§ TEXTO ANALIZADO
------------------------

Involución del Canon

La Audiencía Nacional, ha anulado la orden ministerial que aprobó el gobierno en 2008, la cual establece las tarifas y los dispositivos sobre los que se aplica el infame canon digital en concepto de compensación por copia privada.

Desde 2008 en España están sujetos al pago del canon digital, CDs, DVDs, memorias flash, discos duros, MP3s y teléfonos móviles con capacidad de reproducción, incluso en un momento se pretendio su extensión sobre conexiones a internet de banda ancha, aunque fue finalmente descartado. El caso de los discos duros es especialmente curioso, ya que pueden ser adquiridos en dos modalidades, maestro o esclavo, lo cual no tiene nada que ver con el modo de funcionamiento de los discos PATA. Los discos duros maestros (o de sistema), son aquellos que albergan el sistema operativo y los programas, quedando así excluidos del pago del canon y siendo imprescindible para su adquisición en tiendas de infomática como por ejemplo PCBox, el comprar junto al disco duro una placa base, microprocesador, módulo de memoría y tarjeta gráfica, es decir, los componentes clave de un ordenador completo. Los discos duros exclavos (o de datos) son aquellos que albergarán los datos del usuario, por lo que están sujetos al cobro del canon digital, el cual siguiendo con el ejemplo de PCBox, asciende a 12€.

------------------------

§ DATOS DE ENTRADA

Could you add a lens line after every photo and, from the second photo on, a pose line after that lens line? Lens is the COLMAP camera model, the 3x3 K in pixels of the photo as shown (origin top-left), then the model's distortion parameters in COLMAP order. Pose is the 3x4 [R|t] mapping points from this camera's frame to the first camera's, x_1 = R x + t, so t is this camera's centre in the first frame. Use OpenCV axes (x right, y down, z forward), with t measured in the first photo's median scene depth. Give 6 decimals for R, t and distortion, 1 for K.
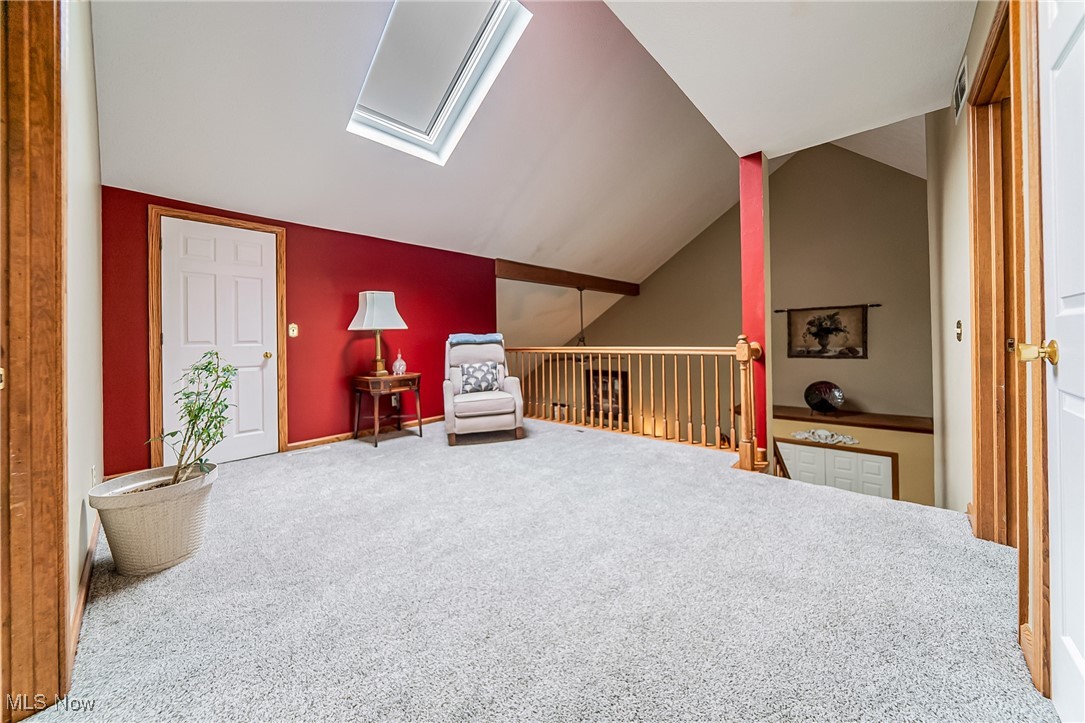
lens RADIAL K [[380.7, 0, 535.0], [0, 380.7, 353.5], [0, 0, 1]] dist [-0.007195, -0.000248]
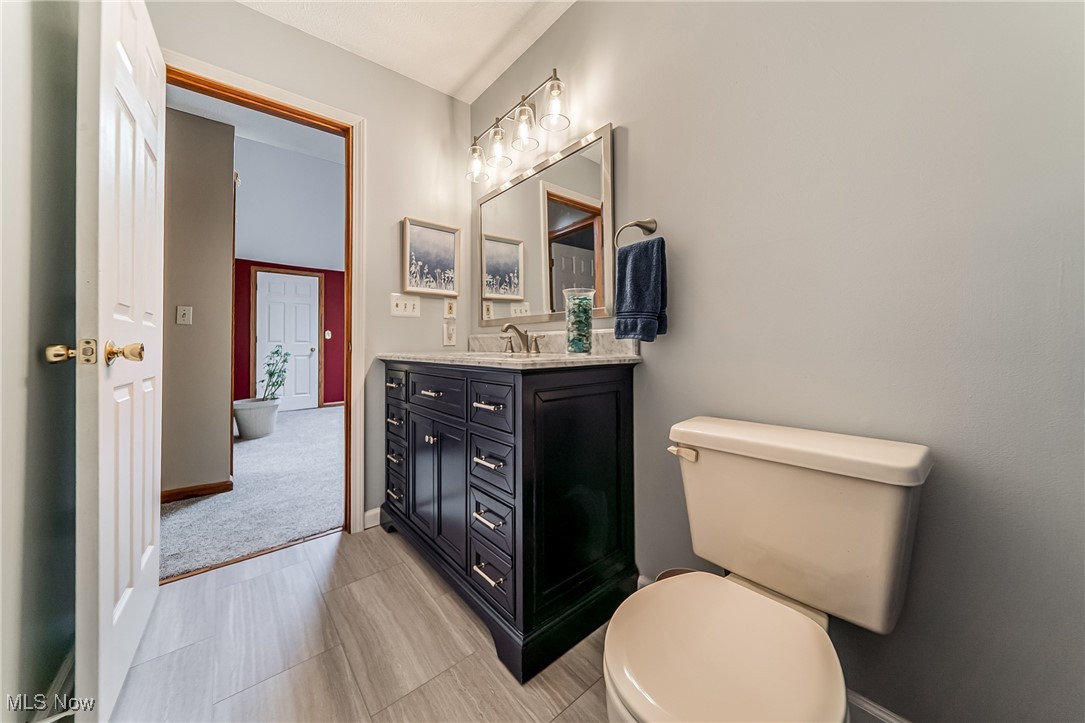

------------------------

§ TAREA A
En el texto sobre el canon digital, ¿a qué se pretendió extender el canon en algún momento, aunque al final se descartó?
§ TAREA B
Sigue escribiendo el texto sobre el canon digital a partir de su última frase.
El listado no tiene ningún papel aquí.

§ RESPUESTA ESCRITA A
A las conexiones a internet de banda ancha.

§ RESPUESTA ESCRITA B
Con el pago del canon, se pretende compensar a artistas, productores y distribuidores ante el derecho legítimo que tienen los particulares a realizar copias privadas de sus obras siempre que no haya ánimo de lucro, sin embargo este presenta varios defectos de base bastante graves:

  • Cobro Indiscriminado, que tiene lugar se haga o no copia privada de una obra y que se aplica sobre particulares, empresas, instituciones públicas, etc, de los cuales únicamente los particulares estarían legitimados a ejercer el derecho a la copia privada de las obras, por lo que en el resto de casos se pagaría una compensación por un derecho que no pueden ejercer.
  • Recurrente, ya que se paga en concepto de lo mismo en repetidas ocasiones, ya sea con CDs, DVDs, reproductores, grabadores, discos duros, tarjetas de memoria, etc.
  • Presunción de culpabilidad, ya que cuando adquieres un dispositivo o soporte, el cual es de tu propiedad, en lo que al uso del mismo se refiere, eres sospechoso de reproducir/almacenar obras con copyright hasta que se demuestre lo contrario, es decir, al comprar un disco duro estarás pagando 12€ aunque vayas a usarlo para almacenar documentos, proyectos, datos de comtabilidad de una empresa o incluso obras audiovisuales realizadas por uno mismo. La eliminación de la presunción de inocencía es algo que va contra los derechos fundamentales.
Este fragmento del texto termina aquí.